Year 1466 (MCDLXVI) was a common year starting on Wednesday of the Julian calendar.

== Events ==

=== January-March ===
- January 1 - King Edward IV of England gives royal assent to a 40-year extension to the 1464 Treaty of York between England and Scotland. The treaty, signed on June 1, 1464, was originally set for 15 years, to expire June 30, 1479. With the extension, approved by Scotland as well, peace between the two nations in Britain is extended to last until October 31, 1519.
- January 21 - The War of the Succession of Stettin is halted as the Treaty of Soldin is signed by Frederick II, Elector of Brandenburg, and two of the dukes of Pomerania, the brothers Erich II, Duke of Wolgast, and Wartislaw X, Duke of Rügen. The signing takes place at the town of Soldin in the Electorate of Brandenburg, now the city of Myślibórz in Poland. The brothers recognize Frederick II as their liege lord, and Brandenburg recognizes their rights to their fiefdoms.
- February 9 - Gabriel VI is elected as the new Pope of the Coptic Christian Church, succeeding the late Matthew II.

▸ **Study questions**
a: Copy the passage about the year 1466 from "- January 21" up to and including "late Matthew II." without changing a word.
b: Proceed with the account of the year 1466, picking up right after its last sentence.

▸ **Records provided**
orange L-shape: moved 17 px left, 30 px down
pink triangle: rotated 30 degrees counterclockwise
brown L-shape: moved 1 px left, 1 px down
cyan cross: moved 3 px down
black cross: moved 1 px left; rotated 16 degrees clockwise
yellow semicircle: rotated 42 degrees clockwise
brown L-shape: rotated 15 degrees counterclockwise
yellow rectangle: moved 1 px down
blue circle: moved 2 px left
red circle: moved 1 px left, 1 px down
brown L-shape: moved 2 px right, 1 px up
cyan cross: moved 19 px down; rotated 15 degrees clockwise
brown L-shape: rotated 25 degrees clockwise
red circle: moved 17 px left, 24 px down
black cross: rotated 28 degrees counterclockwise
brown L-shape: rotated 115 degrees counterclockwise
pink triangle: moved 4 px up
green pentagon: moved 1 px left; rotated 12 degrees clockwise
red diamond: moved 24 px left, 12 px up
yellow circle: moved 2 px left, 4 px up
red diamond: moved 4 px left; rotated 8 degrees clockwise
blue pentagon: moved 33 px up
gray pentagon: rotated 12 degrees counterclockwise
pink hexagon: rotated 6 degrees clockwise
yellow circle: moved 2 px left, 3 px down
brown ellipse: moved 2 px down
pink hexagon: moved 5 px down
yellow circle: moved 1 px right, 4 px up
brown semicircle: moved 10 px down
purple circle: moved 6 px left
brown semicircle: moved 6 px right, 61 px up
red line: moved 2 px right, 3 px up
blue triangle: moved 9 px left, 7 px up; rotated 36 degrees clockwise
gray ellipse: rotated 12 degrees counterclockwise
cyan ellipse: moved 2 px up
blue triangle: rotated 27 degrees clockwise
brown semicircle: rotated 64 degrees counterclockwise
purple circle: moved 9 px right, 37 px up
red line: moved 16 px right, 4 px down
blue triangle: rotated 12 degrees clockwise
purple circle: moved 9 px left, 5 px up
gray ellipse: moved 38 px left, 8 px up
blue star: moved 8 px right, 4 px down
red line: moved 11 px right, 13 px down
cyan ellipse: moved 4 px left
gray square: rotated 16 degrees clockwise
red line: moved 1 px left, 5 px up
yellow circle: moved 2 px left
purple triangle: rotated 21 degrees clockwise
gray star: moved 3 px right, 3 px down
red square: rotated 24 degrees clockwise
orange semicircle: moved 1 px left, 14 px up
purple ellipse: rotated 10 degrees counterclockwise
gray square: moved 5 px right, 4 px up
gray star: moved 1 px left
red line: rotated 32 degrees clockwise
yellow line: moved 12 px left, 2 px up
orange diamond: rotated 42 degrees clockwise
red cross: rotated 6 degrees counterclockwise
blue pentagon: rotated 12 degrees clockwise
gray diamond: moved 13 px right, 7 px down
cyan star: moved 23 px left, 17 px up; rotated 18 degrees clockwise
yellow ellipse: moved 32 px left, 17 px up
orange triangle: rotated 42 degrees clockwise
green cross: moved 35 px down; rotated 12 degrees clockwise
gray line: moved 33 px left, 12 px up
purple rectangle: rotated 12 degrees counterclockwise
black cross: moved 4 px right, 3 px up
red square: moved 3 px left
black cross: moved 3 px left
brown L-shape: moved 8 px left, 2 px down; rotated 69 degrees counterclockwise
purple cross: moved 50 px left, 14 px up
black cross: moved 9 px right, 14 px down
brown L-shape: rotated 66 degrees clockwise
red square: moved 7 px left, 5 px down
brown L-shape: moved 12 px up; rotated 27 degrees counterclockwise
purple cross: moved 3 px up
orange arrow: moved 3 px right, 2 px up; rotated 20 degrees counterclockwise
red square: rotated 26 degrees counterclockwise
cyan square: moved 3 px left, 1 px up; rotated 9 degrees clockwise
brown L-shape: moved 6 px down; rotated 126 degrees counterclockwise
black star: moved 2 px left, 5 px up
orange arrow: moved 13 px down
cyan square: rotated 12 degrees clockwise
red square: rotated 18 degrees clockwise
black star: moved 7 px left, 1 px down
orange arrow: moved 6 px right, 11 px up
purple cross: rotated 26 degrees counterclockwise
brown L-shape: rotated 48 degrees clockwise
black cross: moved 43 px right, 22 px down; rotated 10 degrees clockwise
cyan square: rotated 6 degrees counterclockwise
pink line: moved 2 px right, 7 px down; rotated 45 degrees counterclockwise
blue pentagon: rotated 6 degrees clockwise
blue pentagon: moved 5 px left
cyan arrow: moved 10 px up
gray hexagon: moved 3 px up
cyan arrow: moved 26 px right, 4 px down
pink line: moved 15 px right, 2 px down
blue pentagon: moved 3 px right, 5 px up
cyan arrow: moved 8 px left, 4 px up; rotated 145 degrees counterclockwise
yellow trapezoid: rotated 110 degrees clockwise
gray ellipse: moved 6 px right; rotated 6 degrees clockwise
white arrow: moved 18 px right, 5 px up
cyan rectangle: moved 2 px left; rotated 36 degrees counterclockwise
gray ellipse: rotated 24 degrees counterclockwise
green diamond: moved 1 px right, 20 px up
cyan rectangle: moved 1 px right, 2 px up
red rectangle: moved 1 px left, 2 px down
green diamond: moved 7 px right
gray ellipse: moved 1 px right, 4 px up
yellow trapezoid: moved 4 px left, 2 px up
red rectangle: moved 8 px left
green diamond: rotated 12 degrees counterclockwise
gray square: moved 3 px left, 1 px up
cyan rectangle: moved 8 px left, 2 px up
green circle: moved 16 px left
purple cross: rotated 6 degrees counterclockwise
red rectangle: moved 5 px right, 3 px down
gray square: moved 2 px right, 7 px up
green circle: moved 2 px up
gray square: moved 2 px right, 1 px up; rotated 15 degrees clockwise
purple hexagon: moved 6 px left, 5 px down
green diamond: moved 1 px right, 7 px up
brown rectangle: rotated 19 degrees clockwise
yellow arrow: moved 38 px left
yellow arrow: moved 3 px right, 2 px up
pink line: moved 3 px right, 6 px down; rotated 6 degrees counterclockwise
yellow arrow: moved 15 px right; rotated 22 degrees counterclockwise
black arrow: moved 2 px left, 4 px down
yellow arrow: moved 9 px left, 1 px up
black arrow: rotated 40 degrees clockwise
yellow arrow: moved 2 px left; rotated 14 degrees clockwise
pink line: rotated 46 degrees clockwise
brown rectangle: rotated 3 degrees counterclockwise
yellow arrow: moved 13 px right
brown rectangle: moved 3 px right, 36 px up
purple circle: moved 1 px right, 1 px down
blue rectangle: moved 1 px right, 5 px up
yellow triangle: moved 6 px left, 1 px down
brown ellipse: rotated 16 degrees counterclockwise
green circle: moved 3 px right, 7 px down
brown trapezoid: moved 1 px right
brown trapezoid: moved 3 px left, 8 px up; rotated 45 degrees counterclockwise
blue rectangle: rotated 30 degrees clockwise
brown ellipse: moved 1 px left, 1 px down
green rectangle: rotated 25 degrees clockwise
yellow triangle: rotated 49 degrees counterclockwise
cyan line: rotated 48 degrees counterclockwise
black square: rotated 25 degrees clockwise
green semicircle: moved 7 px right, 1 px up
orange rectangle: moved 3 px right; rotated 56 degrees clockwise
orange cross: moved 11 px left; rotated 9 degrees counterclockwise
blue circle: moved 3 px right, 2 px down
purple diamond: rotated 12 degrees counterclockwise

▸ **Answers below**
a:
- January 21 - The War of the Succession of Stettin is halted as the Treaty of Soldin is signed by Frederick II, Elector of Brandenburg, and two of the dukes of Pomerania, the brothers Erich II, Duke of Wolgast, and Wartislaw X, Duke of Rügen. The signing takes place at the town of Soldin in the Electorate of Brandenburg, now the city of Myślibórz in Poland. The brothers recognize Frederick II as their liege lord, and Brandenburg recognizes their rights to their fiefdoms.
- February 9 - Gabriel VI is elected as the new Pope of the Coptic Christian Church, succeeding the late Matthew II.

b:
- March 8 - Galeazzo Maria Sforza becomes the new Duke of Milan upon the death of his father Francesco I Sforza, though at the time he is in France in a military expedition to help King Louis XI fight the Duke of Burgundy.
- March 20 - Galezzo Sforza enters Milan after working his way across the Duchy of Savoy, where he is in danger of being captured.

=== April-June ===
- April 19 - News reaches the Republic of Venice that the Ottoman Sultan is marching toward Italy with an army of 100,000 men.
- May 16 - Jahan Shah, Sultan of the Empire of Qara Qoyunlu that comprises most of what is now Iran, and parts of Azerbaijan, Armenia, Turkey and Iraq, begins an attempt to reclaim imperial territories from his younger brother, Uzun Hasan, and sets off from Tabriz with a large army.
- May 21 - On his deathbed, Bosnian nobleman Stjepan Vukčić Kosača, Grand Duke of Bosnia, dictates a testament proclaiming that his son Vladislav Hercegović, "brought the great Turk to Bosnia to the death and destruction of us all" and blames Vladislav for the end of the Kingdom of Bosnia. Vladislav becomes the Grand Duke of Bosnia the next day with the approval of the Ottoman governor.
- June 13 - Sin Sukchu resigns as Chief State Councillor (Yonguijong) of the Korean Empire, an office equivalent to prime minister, and is succeeded by Ku Ch'igwan.
- June 17 - Mülhausen, a free city within the Holy Roman Empire, joins the Swiss Confederacy in an alliance against the Habsburg dynasty including the Emperor Frederick III.

=== July-September ===
- July 9 - King James III of Scotland is taken hostage while he is hunting near his palace at Linlithgow, in a coup d'etat led by Lord Robert Boyd.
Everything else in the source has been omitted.